*学習用テキスト*.
══════

1971年の歌手デビュー以来、ジャンルを超えてマルチな活躍を続ける研ナオコ。来年(2025年)には55年目に突入しアニバーサリーイヤーを迎えることから、これを記念したニューアルバム『今日からあなたと… Starting today, with you』を完成させた。
近年はYouTubeでの“すっぴん”メイク動画や、テレビ番組やイベントでの“衝撃コスプレ”姿など変身ぶりが注目を集めるナオコだが、このところ本業である歌手への再評価も一層高まっている。
その理由としては、ナオコの一連のヒット曲を知るリアル世代だけでなく、昭和の名曲番組やSNSの動画で歌唱シーンを見た若い世代からの支持を得たことが大きい。
彼らの間では昭和歌謡やシティポップといった70~80年代の名曲がブームとなっているため、ナオコの楽曲の良さもすんなり受け入れられたようだが、中にはナオコが歌手だったことや、すっぴんメイクのYouTuberと同一人物であることを初めて知り、驚きを持って拡散した者も少なくなかったという。
そうした状況を背景に、昨年(23年)からは旧譜のリイシューが進んだ。代表曲を網羅しオリジナル・カラオケも収録した『オールタイム・ベスト』の発売をはじめ、入手困難が続いていた70~80年代のオリジナルアルバムの初CD化や音楽配信が実現。さらに今年3月にはLPレコード『中島みゆき作品BESTアナログ』までが登場するなど、全盛期に迫る勢いでリリースが相次ぎ、いずれも好評を博している。
また、コロナ禍でずっと行えずにいた50周年コンサートも昨年10月、東京・渋谷のLINE CUBE SHIBUYAで「デビュー53周年記念ファイナルコンサート ~すっぴん人生 70歳~ みなさんお世話になりました」と題して開催。大入り満員の盛況ぶりで、ナオコ本人も自身の幹とする歌手としての活動により積極的になっていった。
そして今回、満を持して新録音されたのが、この55周年記念アルバムである。
15年の『雨のち晴れ、ときどき涙』以来、実に9年ぶり、令和初の新作となるが、収録作品はナオコ自身が選曲。55年にわたる歌手生活の中で「節目節目で特に思い入れのある楽曲」を厳選したという。
収録順とは異なるが、まず目を引くのが代表作のセルフカバー。「あばよ」「夏をあきらめて」「かもめはかもめ」「愚図」というナオコのシングル売り上げベスト4が並ぶ。

══════

*元データ*.

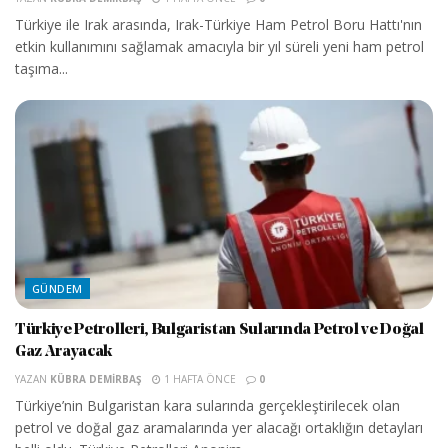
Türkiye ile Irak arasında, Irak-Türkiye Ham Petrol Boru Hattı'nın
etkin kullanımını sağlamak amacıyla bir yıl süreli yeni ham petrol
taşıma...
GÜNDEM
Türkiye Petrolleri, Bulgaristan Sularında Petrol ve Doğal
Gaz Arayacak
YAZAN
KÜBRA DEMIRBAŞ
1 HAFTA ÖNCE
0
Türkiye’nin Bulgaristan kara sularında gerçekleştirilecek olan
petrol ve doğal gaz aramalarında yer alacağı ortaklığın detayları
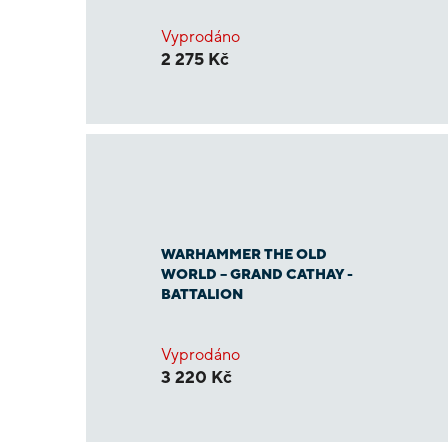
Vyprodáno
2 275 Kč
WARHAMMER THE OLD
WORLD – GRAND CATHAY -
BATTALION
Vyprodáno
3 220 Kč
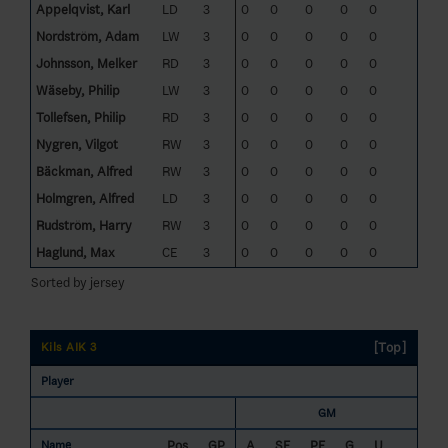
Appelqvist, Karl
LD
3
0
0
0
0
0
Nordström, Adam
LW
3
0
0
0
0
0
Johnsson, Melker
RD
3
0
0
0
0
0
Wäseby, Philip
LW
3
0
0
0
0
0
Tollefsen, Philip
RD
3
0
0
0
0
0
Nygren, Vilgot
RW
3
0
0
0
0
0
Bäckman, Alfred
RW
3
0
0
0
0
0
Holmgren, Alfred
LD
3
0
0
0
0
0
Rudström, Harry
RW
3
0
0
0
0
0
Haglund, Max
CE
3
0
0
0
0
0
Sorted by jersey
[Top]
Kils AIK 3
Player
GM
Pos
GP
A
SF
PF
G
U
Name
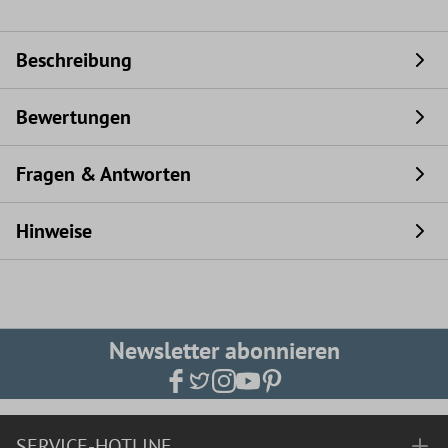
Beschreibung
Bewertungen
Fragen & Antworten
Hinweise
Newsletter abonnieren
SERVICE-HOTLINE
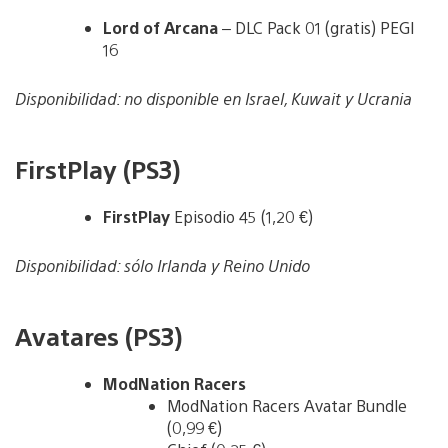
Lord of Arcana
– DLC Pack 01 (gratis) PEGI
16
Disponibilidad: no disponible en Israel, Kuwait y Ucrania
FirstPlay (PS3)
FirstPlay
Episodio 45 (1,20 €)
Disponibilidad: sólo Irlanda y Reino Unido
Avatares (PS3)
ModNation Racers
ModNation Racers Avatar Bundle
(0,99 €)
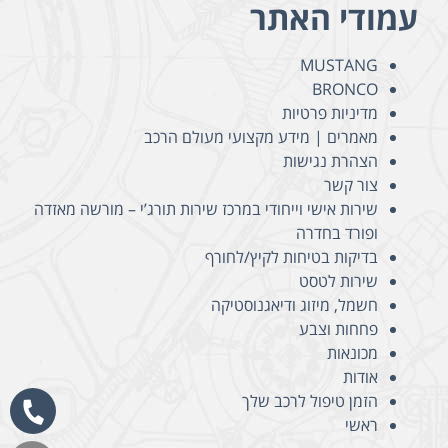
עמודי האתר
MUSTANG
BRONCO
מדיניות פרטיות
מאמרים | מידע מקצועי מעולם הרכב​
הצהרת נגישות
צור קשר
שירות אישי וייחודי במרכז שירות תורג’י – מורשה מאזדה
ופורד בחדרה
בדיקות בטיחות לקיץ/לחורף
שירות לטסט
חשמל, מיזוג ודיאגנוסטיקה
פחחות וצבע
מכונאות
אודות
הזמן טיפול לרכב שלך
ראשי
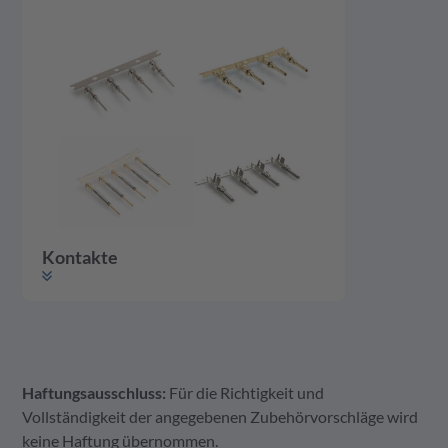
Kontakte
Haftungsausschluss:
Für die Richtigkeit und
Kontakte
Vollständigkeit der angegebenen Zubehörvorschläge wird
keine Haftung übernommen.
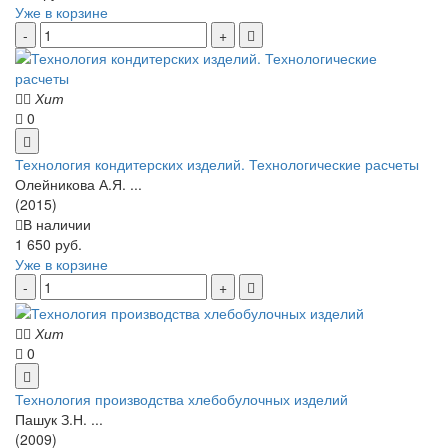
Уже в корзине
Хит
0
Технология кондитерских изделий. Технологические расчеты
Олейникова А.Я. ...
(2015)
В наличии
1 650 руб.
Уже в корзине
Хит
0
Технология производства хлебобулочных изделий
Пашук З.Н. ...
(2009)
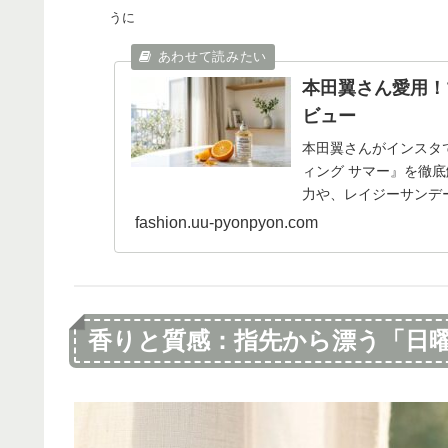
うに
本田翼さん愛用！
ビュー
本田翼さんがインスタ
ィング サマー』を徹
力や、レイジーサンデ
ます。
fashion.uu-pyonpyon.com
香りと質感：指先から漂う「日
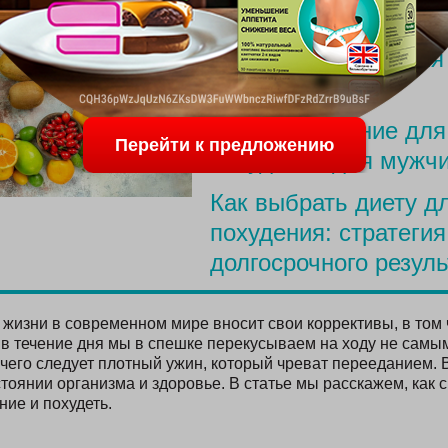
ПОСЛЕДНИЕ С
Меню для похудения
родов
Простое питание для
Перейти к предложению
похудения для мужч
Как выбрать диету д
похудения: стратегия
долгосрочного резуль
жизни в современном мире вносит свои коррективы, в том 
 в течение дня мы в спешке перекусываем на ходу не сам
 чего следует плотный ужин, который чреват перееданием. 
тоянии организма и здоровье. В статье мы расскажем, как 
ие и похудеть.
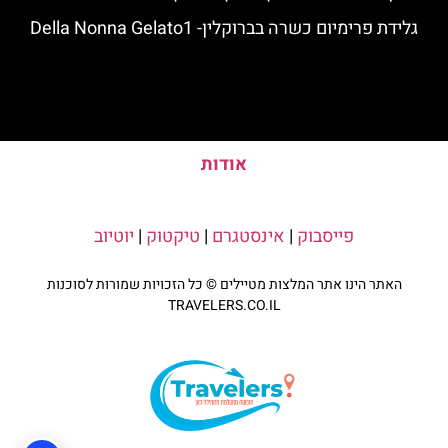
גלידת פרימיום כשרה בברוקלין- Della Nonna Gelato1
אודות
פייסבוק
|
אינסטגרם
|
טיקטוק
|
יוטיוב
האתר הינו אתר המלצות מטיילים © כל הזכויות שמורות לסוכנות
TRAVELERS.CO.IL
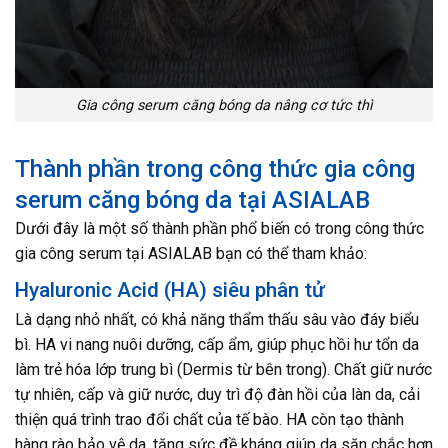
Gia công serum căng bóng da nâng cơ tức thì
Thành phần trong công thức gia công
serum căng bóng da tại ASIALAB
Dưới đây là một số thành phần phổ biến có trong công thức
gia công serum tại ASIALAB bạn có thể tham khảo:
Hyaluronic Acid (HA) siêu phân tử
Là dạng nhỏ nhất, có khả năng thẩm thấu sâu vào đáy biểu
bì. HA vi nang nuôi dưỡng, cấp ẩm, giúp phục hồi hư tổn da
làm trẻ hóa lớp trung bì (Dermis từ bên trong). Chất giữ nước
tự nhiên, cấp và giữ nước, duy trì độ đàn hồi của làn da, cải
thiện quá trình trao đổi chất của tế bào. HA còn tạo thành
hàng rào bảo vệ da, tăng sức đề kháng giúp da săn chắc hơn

══════

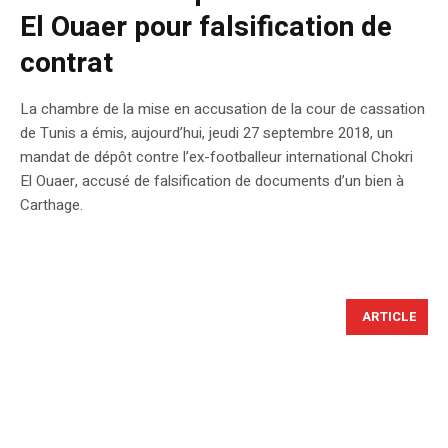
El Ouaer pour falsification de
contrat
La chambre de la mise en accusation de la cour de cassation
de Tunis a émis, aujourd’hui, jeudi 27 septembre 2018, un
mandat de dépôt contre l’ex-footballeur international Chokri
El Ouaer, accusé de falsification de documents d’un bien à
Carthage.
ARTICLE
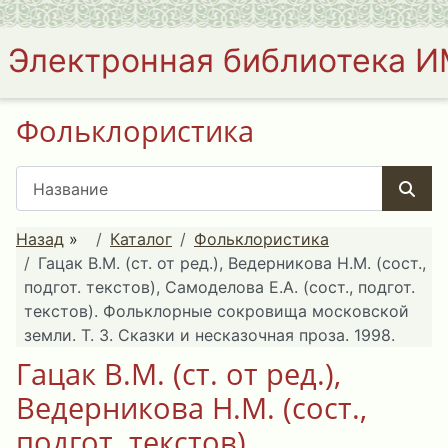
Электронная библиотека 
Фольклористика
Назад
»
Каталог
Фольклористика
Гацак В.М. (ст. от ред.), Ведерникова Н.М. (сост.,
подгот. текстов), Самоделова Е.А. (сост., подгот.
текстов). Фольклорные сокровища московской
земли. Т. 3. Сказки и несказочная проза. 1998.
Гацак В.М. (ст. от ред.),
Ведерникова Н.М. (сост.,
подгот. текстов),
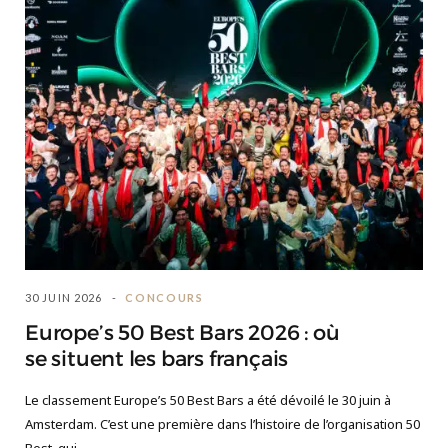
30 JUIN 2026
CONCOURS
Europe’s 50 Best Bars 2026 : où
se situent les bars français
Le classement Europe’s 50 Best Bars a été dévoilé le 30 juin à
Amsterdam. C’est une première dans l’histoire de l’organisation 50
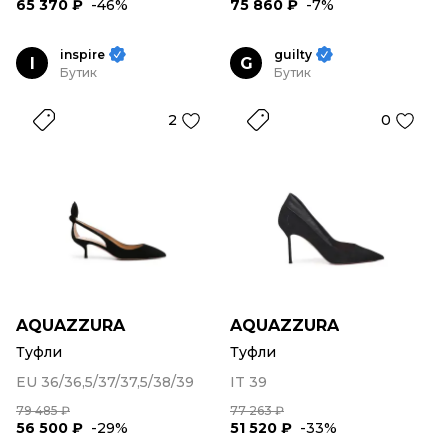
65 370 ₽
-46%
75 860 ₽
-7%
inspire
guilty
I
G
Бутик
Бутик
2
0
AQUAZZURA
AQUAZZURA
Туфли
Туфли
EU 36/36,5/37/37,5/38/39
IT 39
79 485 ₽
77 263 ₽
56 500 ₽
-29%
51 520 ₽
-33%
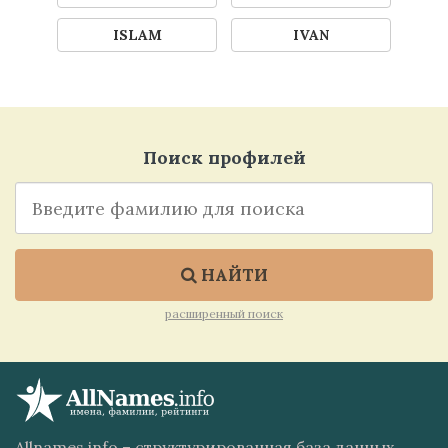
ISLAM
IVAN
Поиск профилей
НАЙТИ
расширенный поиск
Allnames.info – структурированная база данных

══════

*資料を読み解く*.
1 > 記録のうち、「El Ouaer pour falsification de」を含む行から「Amsterdam. C’est une」を含む行まで、両端の行も含めてすべて書き写してください。画像は解答に入れないでください。
2 > 研ナオコについての文章の続きを、示されている最後の文の後から書いてください。
研ナオコについての文章と記録は、内容の上で互いに関係がありません。

*解答*.
1 >
El Ouaer pour falsification de
contrat
La chambre de la mise en accusation de la cour de cassation
de Tunis a émis, aujourd’hui, jeudi 27 septembre 2018, un
mandat de dépôt contre l’ex-footballeur international Chokri
El Ouaer, accusé de falsification de documents d’un bien à
Carthage.
ARTICLE
Электронная библиотека 
Фольклористика
Назад
»
Каталог
Фольклористика
Гацак В.М. (ст. от ред.), Ведерникова Н.М. (сост.,
подгот. текстов), Самоделова Е.А. (сост., подгот.
текстов). Фольклорные сокровища московской
земли. Т. 3. Сказки и несказочная проза. 1998.
Гацак В.М. (ст. от ред.),
Ведерникова Н.М. (сост.,
подгот. текстов),
30 JUIN 2026
CONCOURS
Europe’s 50 Best Bars 2026 : où
se situent les bars français
Le classement Europe’s 50 Best Bars a été dévoilé le 30 juin à
Amsterdam. C’est une première dans l’histoire de l’organisation 50

2 >
続いて、中島みゆき作品を歌う第一人者としての観点から選曲された2曲。再録音となる名曲「糸」と、ライブでのレパートリーをついにスタジオ録音した「ヘッドライト・テールライト」。そして、ナオコが昔から憧れてやまない浅川マキのカバー「こんな風に過ぎて行くのなら」という全7曲である。
年輪を重ねた滋味深い歌声もさることながら、特筆すべきは、今現在のナオコのボーカルに寄り添ったアレンジだろう。
どの曲においても、言葉の一つ一つをしみじみ噛みしめるナオコの歌唱スタイルを丁寧にアシストしているが、サウンドプロデュースを手がけたのは、ギタリストのほかアレンジャーとしても活躍する古池孝浩。ナオコのコンサートでは25年ほどサポートを続けており、現在はバンドマスターを務めるとともに、アルバム制作にも欠かせない人物である。
本作でも、バンドメンバーとしてもおなじみの三宅典子のバイオリンを含め、ライブの雰囲気を彷彿とさせる“ナオコサウンド”を構築。中でもセルフカバーの4曲は、聴き慣れたオリジナルのイメージを壊すことなく、それでいて、いぶし銀の味わいが加わったナオコの語り歌をナチュラルに演出。“55th Anniversary Ver.”と呼ぶにふさわしい、進化した魅力を引き出すことに成功している。
実際、24年10月の1カ月間、東京・日本橋の明治座で行われた「梅沢富美男劇団 梅沢富美男 研ナオコ特別公演」の第二部・歌謡オンステージでは本作のバージョンが披露され、観客からは連日、感動の拍手が巻き起こった。物販コーナーで先行販売されたこのCDも、好調な売れ行きを示したという。
いずれにせよ、このアルバムからは71歳にして歌への情熱を絶やさないナオコの、プロの歌手としての確固たる信念がのぞく。「笑って200歳まで生きる」と公言する彼女にとっては、55周年も一つの通過点にすぎないのだろう。この先も聴き手のため、そして自身のために、天性の表現力に磨きをかけていくはずだ。タイトルが示すように、研ナオコの歌はまだまだこれから。本作はその宣言なのである。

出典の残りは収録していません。